In a cross-sectional analysis, researchers surveyed 89,130 ​​adults who participated in the National Health Interview Survey (NHIS) in 2021 and 2022.

They found that fewer participants had an outpatient health visit in the past year in 2022 compared with 2019 (adjusted rate [RR] = 0.98; 95% CI, 0.97-0.99), with the greatest decline seen among Asian adults compared with white adults (aRR = 0.95; 95% CI, 0.92-0.98).

Also, preventive screening for blood pressure (aRR = 0.95; 95% CI, 0.94-0.96), blood glucose (aRR = 0.95; 95% CI, 0.93-0.96), and cholesterol (aRR = 0.93; 95% CI, 0.92-0.92) The detection rate (0.94) in 2021 is lower than that in 2019.

Adults are less likely to be screened for several cancers in 2021 than in 2019, including:

  • colorectal cancer screening (aRR = 0.88; 95% CI, 0.81-0.94);
  • cervical cancer screening (aRR = 0.86; 95% CI, 0.83-0.89);
  • breast cancer screening (aRR = 0.93; 95% CI, 0.9-0.97); and
  • Prostate cancer screening (aRR = 0.86; 95% CI, 0.78-0.94).

Alba and colleagues noted that while Asian adults had the largest declines in many preventive screenings, black and Hispanic adults had lower rates of decline in colorectal cancer screening (aRR = 0.78; 95% CI, 0.67-0.91) and breast cancer The greatest decrease was seen in screening (aRR = 0.83). ;95% CI, 0.75-0.91).

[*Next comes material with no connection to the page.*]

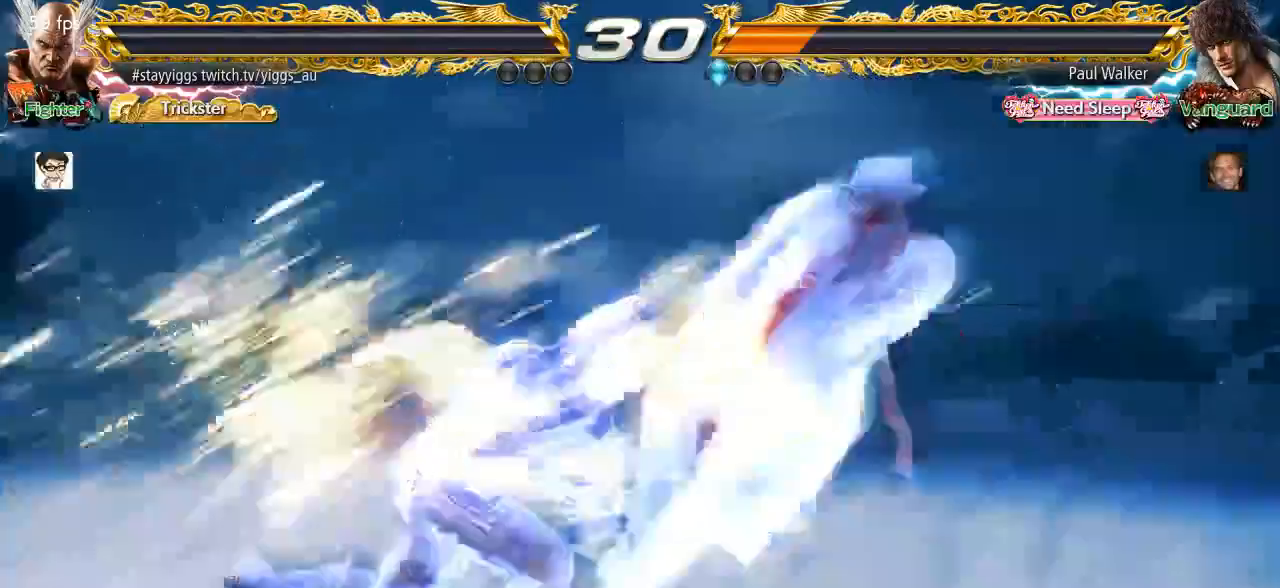
{"dt_ms": 500, "buttons": [], "left_stick": "down"}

“Given that we found that minority populations received the least preventive screening in 2019, slower recovery from these service disruptions during the pandemic may exacerbate health care disparities in future years,” they wrote.

The researchers also highlighted some possible reasons for the continued decline in preventive screenings and health visits.

“First, fear of exposure to SARS-CoV-2 and other pathogens may continue to prevent people from attending in-person health visits until 2022,” they wrote. “Second, delayed care during the onset of the COVID-19 public health emergency This may result in increased demand for health visits and thus reduced availability.”

The study was limited by NHIS response rates, which ranged from 50% to 60% in both years.

Ultimately, the findings “highlight the urgent need for health systems, public health, and health policy coordination to increase preventive screening among eligible U.S. adults,” Alba and colleagues concluded.